Every record should be restated exactly, with no images included.

######

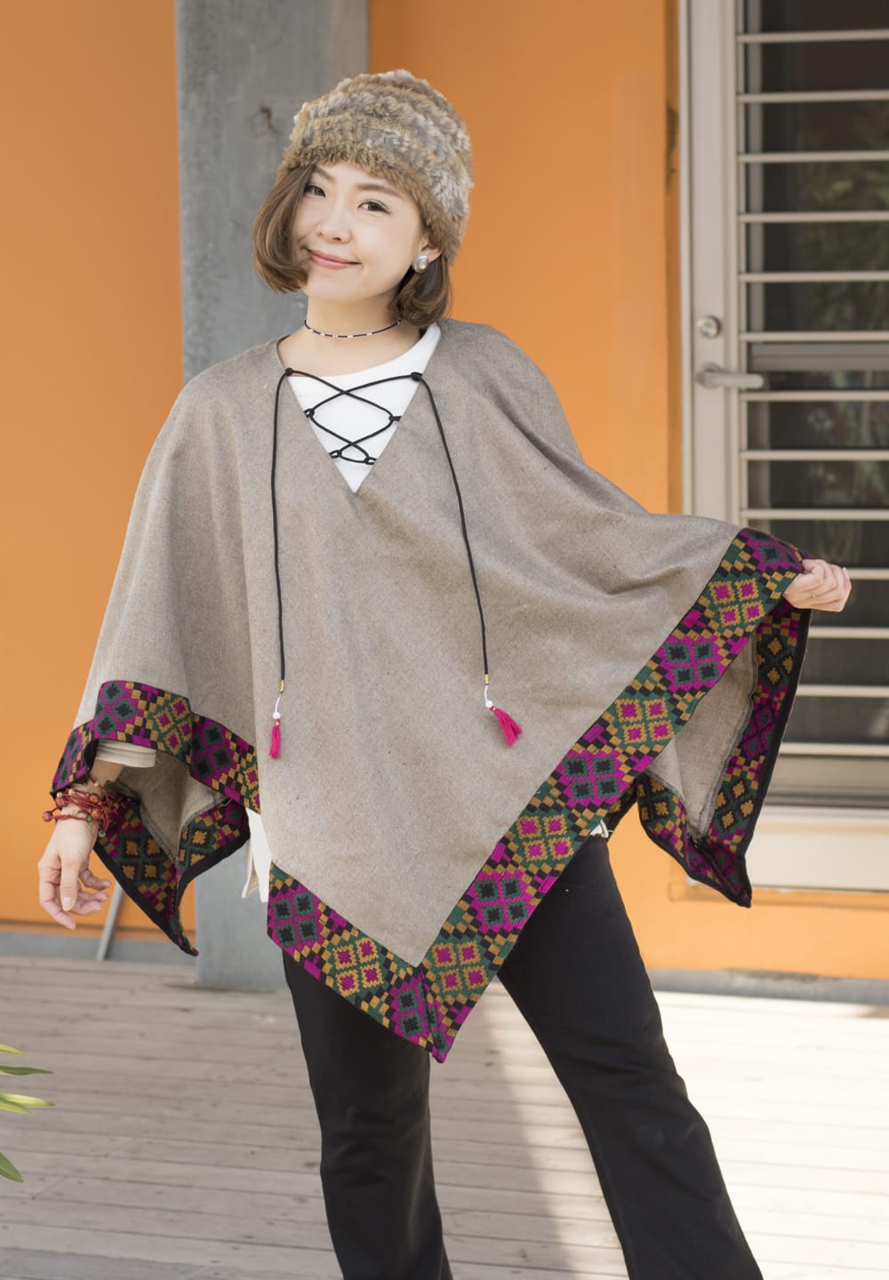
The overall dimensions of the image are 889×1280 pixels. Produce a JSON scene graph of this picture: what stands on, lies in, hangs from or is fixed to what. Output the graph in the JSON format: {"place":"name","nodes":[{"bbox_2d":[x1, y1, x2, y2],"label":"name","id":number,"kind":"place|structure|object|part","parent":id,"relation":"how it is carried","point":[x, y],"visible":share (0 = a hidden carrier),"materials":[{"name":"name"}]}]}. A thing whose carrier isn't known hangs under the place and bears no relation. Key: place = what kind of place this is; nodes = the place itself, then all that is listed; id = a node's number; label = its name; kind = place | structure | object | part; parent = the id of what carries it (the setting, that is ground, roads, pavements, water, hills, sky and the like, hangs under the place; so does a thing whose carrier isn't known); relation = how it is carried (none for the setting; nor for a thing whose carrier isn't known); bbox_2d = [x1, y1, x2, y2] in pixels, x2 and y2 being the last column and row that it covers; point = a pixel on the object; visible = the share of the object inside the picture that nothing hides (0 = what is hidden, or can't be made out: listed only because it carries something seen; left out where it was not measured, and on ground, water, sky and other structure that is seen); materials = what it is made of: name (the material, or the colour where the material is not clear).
{"place":"outdoors","nodes":[
{"label":"outdoors","id":0,"kind":"place"},
{"bbox_2d":[0,0,888,989],"label":"orange wall","id":1,"kind":"structure","parent":0,"point":[489,315],"materials":[{"name":"orange paint"}]},
{"bbox_2d":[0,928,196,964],"label":"baseboard","id":2,"kind":"structure","parent":1,"relation":"attached to","point":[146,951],"materials":[{"name":"grey"}]},
{"bbox_2d":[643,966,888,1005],"label":"baseboard","id":3,"kind":"structure","parent":1,"relation":"attached to","point":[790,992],"materials":[{"name":"grey"}]},
{"bbox_2d":[677,0,887,890],"label":"glass door","id":4,"kind":"structure","parent":1,"relation":"in","point":[720,403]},
{"label":"deadbolt","id":5,"kind":"part","parent":4,"relation":"part of","materials":[{"name":"silver metal"}]},
{"bbox_2d":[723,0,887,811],"label":"window shutter","id":6,"kind":"object","parent":4,"relation":"attached to","point":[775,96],"visible":0.77,"materials":[{"name":"white"}]},
{"bbox_2d":[0,945,888,1279],"label":"wooden deck","id":7,"kind":"structure","parent":0,"point":[117,977],"materials":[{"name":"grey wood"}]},
{"bbox_2d":[96,882,125,959],"label":"metal rod","id":8,"kind":"object","parent":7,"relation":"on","point":[113,913],"visible":0.31,"materials":[{"name":"grey metal"}]},
{"bbox_2d":[178,0,366,983],"label":"concrete pillar","id":9,"kind":"structure","parent":7,"relation":"on","point":[227,230],"materials":[{"name":"grey concrete"}]},
{"bbox_2d":[32,48,855,1279],"label":"woman","id":10,"kind":"object","parent":7,"relation":"on","point":[377,284],"visible":0.95},
{"bbox_2d":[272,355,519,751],"label":"cord","id":11,"kind":"object","parent":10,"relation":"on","point":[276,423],"visible":0.93,"materials":[{"name":"black fabric"}]},
{"bbox_2d":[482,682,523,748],"label":"tassel","id":12,"kind":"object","parent":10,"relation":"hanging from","point":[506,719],"visible":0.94,"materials":[{"name":"pink fabric"}]},
{"label":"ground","id":13,"kind":"structure","parent":0},
{"bbox_2d":[0,1041,57,1183],"label":"plant","id":14,"kind":"object","parent":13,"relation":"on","point":[4,1098],"visible":0.99,"materials":[{"name":"green plant"}]}
]}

######

Written answer:
The overall dimensions of the image are 889×1280 pixels. Produce a JSON scene graph of this picture: what stands on, lies in, hangs from or is fixed to what. Output the graph in the JSON format: {"place":"name","nodes":[{"bbox_2d":[x1, y1, x2, y2],"label":"name","id":number,"kind":"place|structure|object|part","parent":id,"relation":"how it is carried","point":[x, y],"visible":share (0 = a hidden carrier),"materials":[{"name":"name"}]}]}. A thing whose carrier isn't known hangs under the place and bears no relation. Key: place = what kind of place this is; nodes = the place itself, then all that is listed; id = a node's number; label = its name; kind = place | structure | object | part; parent = the id of what carries it (the setting, that is ground, roads, pavements, water, hills, sky and the like, hangs under the place; so does a thing whose carrier isn't known); relation = how it is carried (none for the setting; nor for a thing whose carrier isn't known); bbox_2d = [x1, y1, x2, y2] in pixels, x2 and y2 being the last column and row that it covers; point = a pixel on the object; visible = the share of the object inside the picture that nothing hides (0 = what is hidden, or can't be made out: listed only because it carries something seen; left out where it was not measured, and on ground, water, sky and other structure that is seen); materials = what it is made of: name (the material, or the colour where the material is not clear).
{"place":"outdoors","nodes":[
{"label":"outdoors","id":0,"kind":"place"},
{"bbox_2d":[0,0,888,989],"label":"orange wall","id":1,"kind":"structure","parent":0,"point":[489,315],"materials":[{"name":"orange paint"}]},
{"bbox_2d":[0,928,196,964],"label":"baseboard","id":2,"kind":"structure","parent":1,"relation":"attached to","point":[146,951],"materials":[{"name":"grey"}]},
{"bbox_2d":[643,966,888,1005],"label":"baseboard","id":3,"kind":"structure","parent":1,"relation":"attached to","point":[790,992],"materials":[{"name":"grey"}]},
{"bbox_2d":[677,0,887,890],"label":"glass door","id":4,"kind":"structure","parent":1,"relation":"in","point":[720,403]},
{"label":"deadbolt","id":5,"kind":"part","parent":4,"relation":"part of","materials":[{"name":"silver metal"}]},
{"bbox_2d":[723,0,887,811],"label":"window shutter","id":6,"kind":"object","parent":4,"relation":"attached to","point":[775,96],"visible":0.77,"materials":[{"name":"white"}]},
{"bbox_2d":[0,945,888,1279],"label":"wooden deck","id":7,"kind":"structure","parent":0,"point":[117,977],"materials":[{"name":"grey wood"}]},
{"bbox_2d":[96,882,125,959],"label":"metal rod","id":8,"kind":"object","parent":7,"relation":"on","point":[113,913],"visible":0.31,"materials":[{"name":"grey metal"}]},
{"bbox_2d":[178,0,366,983],"label":"concrete pillar","id":9,"kind":"structure","parent":7,"relation":"on","point":[227,230],"materials":[{"name":"grey concrete"}]},
{"bbox_2d":[32,48,855,1279],"label":"woman","id":10,"kind":"object","parent":7,"relation":"on","point":[377,284],"visible":0.95},
{"bbox_2d":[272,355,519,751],"label":"cord","id":11,"kind":"object","parent":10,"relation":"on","point":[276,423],"visible":0.93,"materials":[{"name":"black fabric"}]},
{"bbox_2d":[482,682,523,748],"label":"tassel","id":12,"kind":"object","parent":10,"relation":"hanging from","point":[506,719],"visible":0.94,"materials":[{"name":"pink fabric"}]},
{"label":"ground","id":13,"kind":"structure","parent":0},
{"bbox_2d":[0,1041,57,1183],"label":"plant","id":14,"kind":"object","parent":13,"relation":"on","point":[4,1098],"visible":0.99,"materials":[{"name":"green plant"}]}
]}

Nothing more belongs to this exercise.